本文 »
====================
使うときはこんなかんじで使います (書きかたに癖がありますがしばらくすると慣れました)。
const z1 = Value{ .singleton = 9 }; const z2 = Value{ .pair = .{ 4, 8 } }; const z3 = Value{ .tuple = .{ .a = 4, .b = 8, .c = 9 } };
戻り値や引数などですぐにわかる場合は型を省略することができます (anonymous struct/tuple)。
const y1: Value = .{ .singleton = 9 }; const y2: Value = .{ .pair = .{ 4, 8 } }; const y3: Value = .{ .tuple = .{ .a = 4, .b = 8, .c = 9 } };
Wasmインタプリタでは型の情報のみが欲しい状況と型と値の情報が欲しい状況があったので、enumとunionを分離してそれぞれValueTypeとValueとして次のように定義しています。
pub const ValueType = enum(u8) { i32, i64, f32, f64, func_ref, extern_ref, }; pub const Value = union(ValueType) { i32: i32, i64: i64, f32: u32, f64: u64, func_ref: ?FuncAddr, extern_ref: ?ExternAddr, };
数値の扱いが厳密
Zigでは、例えばu16からu8への変換のように、情報が欠損する可能性のある場合には明示的なキャストが必要です。
====================
元データ »
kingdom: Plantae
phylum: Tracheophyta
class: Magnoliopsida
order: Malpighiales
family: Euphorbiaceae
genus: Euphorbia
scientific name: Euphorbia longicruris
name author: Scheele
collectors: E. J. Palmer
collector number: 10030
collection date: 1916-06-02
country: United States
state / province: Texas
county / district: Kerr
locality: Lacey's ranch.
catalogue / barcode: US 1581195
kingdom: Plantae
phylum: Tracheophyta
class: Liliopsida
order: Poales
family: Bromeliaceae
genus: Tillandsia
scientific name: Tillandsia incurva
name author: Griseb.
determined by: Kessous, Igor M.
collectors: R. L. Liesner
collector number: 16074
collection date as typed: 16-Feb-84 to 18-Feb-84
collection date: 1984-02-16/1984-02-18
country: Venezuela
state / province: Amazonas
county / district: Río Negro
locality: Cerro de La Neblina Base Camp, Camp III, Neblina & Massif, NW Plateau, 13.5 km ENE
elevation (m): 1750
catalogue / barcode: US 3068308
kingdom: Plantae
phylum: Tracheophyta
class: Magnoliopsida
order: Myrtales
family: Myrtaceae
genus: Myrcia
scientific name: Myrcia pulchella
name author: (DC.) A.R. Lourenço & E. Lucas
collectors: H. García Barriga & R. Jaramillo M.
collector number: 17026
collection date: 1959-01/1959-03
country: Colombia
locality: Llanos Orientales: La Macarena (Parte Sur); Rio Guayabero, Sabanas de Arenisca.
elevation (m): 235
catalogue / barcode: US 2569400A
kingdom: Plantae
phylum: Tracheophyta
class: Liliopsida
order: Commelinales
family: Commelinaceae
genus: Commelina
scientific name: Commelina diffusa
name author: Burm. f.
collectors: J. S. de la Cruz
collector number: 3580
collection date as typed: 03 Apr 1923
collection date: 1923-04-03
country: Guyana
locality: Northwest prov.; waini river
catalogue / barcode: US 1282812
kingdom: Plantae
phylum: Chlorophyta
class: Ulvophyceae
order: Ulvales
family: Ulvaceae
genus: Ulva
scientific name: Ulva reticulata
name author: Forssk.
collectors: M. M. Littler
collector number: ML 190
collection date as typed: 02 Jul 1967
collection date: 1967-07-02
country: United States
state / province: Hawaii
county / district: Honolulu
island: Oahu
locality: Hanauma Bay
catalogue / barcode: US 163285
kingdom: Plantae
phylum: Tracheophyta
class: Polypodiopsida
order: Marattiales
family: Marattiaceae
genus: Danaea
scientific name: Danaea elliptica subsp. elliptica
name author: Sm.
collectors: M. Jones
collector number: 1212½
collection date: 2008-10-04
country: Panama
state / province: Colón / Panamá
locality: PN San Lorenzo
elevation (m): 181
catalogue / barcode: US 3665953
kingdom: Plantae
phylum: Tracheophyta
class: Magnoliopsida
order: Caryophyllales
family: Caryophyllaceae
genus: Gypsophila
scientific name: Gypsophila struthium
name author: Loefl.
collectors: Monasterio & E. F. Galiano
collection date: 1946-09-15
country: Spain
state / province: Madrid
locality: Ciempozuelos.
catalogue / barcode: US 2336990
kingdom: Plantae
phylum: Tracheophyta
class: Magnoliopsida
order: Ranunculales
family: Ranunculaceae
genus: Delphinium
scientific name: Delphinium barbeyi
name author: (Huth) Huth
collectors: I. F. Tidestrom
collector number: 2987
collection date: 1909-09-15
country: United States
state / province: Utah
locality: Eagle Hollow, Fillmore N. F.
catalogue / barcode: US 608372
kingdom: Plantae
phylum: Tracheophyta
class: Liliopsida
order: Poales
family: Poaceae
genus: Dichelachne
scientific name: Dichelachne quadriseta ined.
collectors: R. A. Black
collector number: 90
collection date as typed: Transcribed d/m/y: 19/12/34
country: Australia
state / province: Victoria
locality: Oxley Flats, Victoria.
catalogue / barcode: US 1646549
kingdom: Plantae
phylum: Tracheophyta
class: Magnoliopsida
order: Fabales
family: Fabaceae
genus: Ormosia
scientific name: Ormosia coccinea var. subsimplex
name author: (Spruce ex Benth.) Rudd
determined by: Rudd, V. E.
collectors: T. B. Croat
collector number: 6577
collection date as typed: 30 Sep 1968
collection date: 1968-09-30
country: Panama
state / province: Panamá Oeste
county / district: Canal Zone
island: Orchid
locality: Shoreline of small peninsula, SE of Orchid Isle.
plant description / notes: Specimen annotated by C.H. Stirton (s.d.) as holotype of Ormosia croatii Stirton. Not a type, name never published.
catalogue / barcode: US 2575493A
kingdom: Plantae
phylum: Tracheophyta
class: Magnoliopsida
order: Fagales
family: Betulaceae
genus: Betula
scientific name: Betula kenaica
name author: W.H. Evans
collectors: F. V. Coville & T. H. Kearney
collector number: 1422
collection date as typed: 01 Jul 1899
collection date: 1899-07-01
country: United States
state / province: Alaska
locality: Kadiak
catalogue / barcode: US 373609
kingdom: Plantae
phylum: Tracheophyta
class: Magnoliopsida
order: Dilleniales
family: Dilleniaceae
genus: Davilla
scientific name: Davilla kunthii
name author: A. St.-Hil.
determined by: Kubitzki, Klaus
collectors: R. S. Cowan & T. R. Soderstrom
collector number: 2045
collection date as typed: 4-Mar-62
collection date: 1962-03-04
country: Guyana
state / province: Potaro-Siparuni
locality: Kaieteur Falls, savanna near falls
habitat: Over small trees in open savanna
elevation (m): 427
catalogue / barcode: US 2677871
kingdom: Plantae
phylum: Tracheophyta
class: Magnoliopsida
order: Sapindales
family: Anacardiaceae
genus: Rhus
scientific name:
====================
次の課題 »
(1) 本文のうち、「const y1: Value」から「明示的なキャストが必要です。」までの部分を、両端を含めてそのまま抜き出すこと。
(2) 本文の内容をもとに、次の問いに答えること。
(a) 戻り値や引数などですぐにわかる場合、何を省略できるか。
(b) Wasmインタプリタでは、enumとunionを分離して、それぞれ何という名前で定義しているか。
(c) Zigで明示的なキャストが必要になるのは、どのような場合か。
(3) 本文でValueTypeとして定義されているenumのメンバーを、すべて挙げること。

課題の解答 »
(1)
const y1: Value = .{ .singleton = 9 }; const y2: Value = .{ .pair = .{ 4, 8 } }; const y3: Value = .{ .tuple = .{ .a = 4, .b = 8, .c = 9 } };
Wasmインタプリタでは型の情報のみが欲しい状況と型と値の情報が欲しい状況があったので、enumとunionを分離してそれぞれValueTypeとValueとして次のように定義しています。
pub const ValueType = enum(u8) { i32, i64, f32, f64, func_ref, extern_ref, }; pub const Value = union(ValueType) { i32: i32, i64: i64, f32: u32, f64: u64, func_ref: ?FuncAddr, extern_ref: ?ExternAddr, };
数値の扱いが厳密
Zigでは、例えばu16からu8への変換のように、情報が欠損する可能性のある場合には明示的なキャストが必要です。

(2)
(a) 型である。
(b) ValueTypeとValueである。
(c) 情報が欠損する可能性のある場合である。たとえばu16からu8への変換がそれにあたる。

(3) i32、i64、f32、f64、func_ref、extern_ref